Apollo GPU Nodes
Access to GPU resources is restricted and requires a cluster account. To request an account please contact your school's help desk.
Hardware
The Apollo cluster contains 2xA100 nodes and 2xH200 nodes with the following configurations:
A100
A100 Apollo nodes have 8 NVIDIA A100 40GB GPUs, 2 x 64 core AMD Epyc 7742 processors, 1024 GB RAM, and 15TB of local scratch space running Springdale Linux 8.
H200
H200 Apollo nodes have 8 NVIDIA H200 141GB GPUs, NVLink, 2 x 32 core Intel Xeon-G 6430 processors, 2048 GB RAM, and 3.5 TB of local scratch space running Red Hat Enterprise Linux 8.
Configuration
All nodes mount the same /home and /data filesystems as the other computers in SNS. Scratch space locations have been tweaked to help identify local vs network resources. /scratch/lustre is the new mount point for the parallel file system and /scratch/local/ will be for any system local storage.
Scheduler
Job queuing is provided by SLURM; the following hosts have been configured as SLURM submit hosts for the Apollo nodes:
- Apollo-login1.sns.ias.edu
Access to the Apollo nodes is restricted and requires a cluster account.
Submitting / Connecting to Apollo Nodes
You can submit jobs to the Apollo nodes from apollo-login1.sns.ias.edu by requesting a gpu resource. A job submit script will automatically assign you to the appropriate queue. At this time we are enforcing a maximum of four gpus per job.
A100 Nodes
A100 GPU resources can be requested by using --gpus=1, --gres=gpu:1, or --gpus-per-node=1 :
srun --time=1:00 --gpus=1 nvidia-smi
srun --time=1:00 --gres=gpu:1 nvidia-smi
srun --time=1:00 --gpus-per-node=1 nvidia-smi
H200 Nodes
H200 GPU resources are requested similarly to A100 nodes with the inclusion of the partition flag: "partition=h200"
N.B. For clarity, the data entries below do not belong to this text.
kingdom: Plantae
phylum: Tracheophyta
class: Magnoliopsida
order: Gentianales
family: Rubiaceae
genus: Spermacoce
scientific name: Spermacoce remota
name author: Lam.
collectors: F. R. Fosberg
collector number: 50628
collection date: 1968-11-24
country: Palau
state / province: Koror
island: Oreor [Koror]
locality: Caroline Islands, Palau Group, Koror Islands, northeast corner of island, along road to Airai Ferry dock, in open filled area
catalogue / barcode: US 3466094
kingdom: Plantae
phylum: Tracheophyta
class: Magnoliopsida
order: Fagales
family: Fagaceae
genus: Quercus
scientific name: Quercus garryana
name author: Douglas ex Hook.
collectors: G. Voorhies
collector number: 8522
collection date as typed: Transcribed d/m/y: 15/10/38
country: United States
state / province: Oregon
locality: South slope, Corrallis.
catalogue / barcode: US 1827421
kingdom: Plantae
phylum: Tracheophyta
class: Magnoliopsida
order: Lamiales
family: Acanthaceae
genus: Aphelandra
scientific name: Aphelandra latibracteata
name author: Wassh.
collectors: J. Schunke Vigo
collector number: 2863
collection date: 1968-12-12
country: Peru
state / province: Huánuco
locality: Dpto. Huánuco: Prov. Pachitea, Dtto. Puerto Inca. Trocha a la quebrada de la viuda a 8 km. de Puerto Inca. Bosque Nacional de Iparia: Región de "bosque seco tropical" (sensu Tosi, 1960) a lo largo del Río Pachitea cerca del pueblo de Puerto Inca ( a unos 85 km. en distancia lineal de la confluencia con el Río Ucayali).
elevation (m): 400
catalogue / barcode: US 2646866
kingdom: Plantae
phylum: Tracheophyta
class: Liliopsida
srun --time=1:00 --gres=gpu:1 --partition=h200 nvidia-smi
srun --time=1:00 --gpus-per-node=1 --partition=h200 nvidia-smi
You can ssh to an Apollo node once you have an active job or allocation on said node:
apollo-login1$> salloc --time=5:00 --gpus=1
salloc: Granted job allocation 134
salloc: Waiting for resource configuration
salloc: Nodes apollo01 are ready for job
Qos Limits
QOS | Time Limit | GPUs per user | Jobs per user | Nodes |
---|---|---|---|---|
gpu-short | 24 hours | 4 | 2 | A100 |
gpu-long | 72 hours | 4 | 2 | A100 |
gpu-h200 | 24 hours | 8 | 1 | H200 |
Checking GPU Usage
You can check GPU usage by using the nvidia-smi command. Please be aware that you will need to be logged in to a GPU node to run nvidia-smi or use srun to use an already allocated GPU job with srun --jobid=$<JOBID> nvidia-smi. You are able to ssh interactively to any node that you have an active job assigned.